Below are the records. Reproduce the line that contains "endometrial adenocarcinoma stained" and every line after it to the end, exactly and alone.

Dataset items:
>>>

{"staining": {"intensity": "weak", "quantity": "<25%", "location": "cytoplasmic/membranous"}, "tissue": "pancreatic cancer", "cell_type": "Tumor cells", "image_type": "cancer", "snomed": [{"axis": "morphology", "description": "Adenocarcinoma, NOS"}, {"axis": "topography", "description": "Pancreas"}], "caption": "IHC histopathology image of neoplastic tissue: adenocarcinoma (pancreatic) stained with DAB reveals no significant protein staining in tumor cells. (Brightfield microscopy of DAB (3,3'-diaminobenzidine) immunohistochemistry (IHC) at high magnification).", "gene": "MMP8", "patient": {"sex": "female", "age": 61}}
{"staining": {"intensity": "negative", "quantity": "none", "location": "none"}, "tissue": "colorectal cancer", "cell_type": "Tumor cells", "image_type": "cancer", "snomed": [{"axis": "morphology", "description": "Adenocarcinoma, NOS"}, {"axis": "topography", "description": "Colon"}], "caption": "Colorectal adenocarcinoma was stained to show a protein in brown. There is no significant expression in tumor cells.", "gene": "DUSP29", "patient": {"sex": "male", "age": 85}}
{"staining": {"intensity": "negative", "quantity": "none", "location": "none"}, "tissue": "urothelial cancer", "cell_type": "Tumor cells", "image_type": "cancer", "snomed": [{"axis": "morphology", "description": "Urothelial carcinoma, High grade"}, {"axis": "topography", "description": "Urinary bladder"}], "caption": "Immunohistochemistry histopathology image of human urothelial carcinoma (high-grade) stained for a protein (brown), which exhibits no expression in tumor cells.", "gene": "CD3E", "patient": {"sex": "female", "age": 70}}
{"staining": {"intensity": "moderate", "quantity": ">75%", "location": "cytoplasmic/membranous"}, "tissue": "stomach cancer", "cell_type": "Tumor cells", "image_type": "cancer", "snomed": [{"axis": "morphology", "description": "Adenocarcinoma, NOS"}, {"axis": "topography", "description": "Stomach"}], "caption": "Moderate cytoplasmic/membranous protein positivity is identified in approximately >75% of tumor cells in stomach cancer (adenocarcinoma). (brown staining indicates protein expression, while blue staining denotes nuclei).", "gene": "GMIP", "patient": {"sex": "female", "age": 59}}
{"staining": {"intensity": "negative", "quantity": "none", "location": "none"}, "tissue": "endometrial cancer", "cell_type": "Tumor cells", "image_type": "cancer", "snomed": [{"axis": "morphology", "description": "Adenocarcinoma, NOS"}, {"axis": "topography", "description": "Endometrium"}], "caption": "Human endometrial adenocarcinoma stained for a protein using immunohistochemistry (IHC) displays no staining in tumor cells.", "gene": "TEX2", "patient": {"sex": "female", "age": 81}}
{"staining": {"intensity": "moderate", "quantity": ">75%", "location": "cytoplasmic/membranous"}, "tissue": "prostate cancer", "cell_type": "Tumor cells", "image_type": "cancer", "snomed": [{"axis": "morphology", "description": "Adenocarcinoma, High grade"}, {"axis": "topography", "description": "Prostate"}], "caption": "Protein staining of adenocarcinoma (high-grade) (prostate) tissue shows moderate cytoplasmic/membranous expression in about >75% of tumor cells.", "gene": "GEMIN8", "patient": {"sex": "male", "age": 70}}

<<<

» Output of the task:
{"staining": {"intensity": "negative", "quantity": "none", "location": "none"}, "tissue": "endometrial cancer", "cell_type": "Tumor cells", "image_type": "cancer", "snomed": [{"axis": "morphology", "description": "Adenocarcinoma, NOS"}, {"axis": "topography", "description": "Endometrium"}], "caption": "Human endometrial adenocarcinoma stained for a protein using immunohistochemistry (IHC) displays no staining in tumor cells.", "gene": "TEX2", "patient": {"sex": "female", "age": 81}}
{"staining": {"intensity": "moderate", "quantity": ">75%", "location": "cytoplasmic/membranous"}, "tissue": "prostate cancer", "cell_type": "Tumor cells", "image_type": "cancer", "snomed": [{"axis": "morphology", "description": "Adenocarcinoma, High grade"}, {"axis": "topography", "description": "Prostate"}], "caption": "Protein staining of adenocarcinoma (high-grade) (prostate) tissue shows moderate cytoplasmic/membranous expression in about >75% of tumor cells.", "gene": "GEMIN8", "patient": {"sex": "male", "age": 70}}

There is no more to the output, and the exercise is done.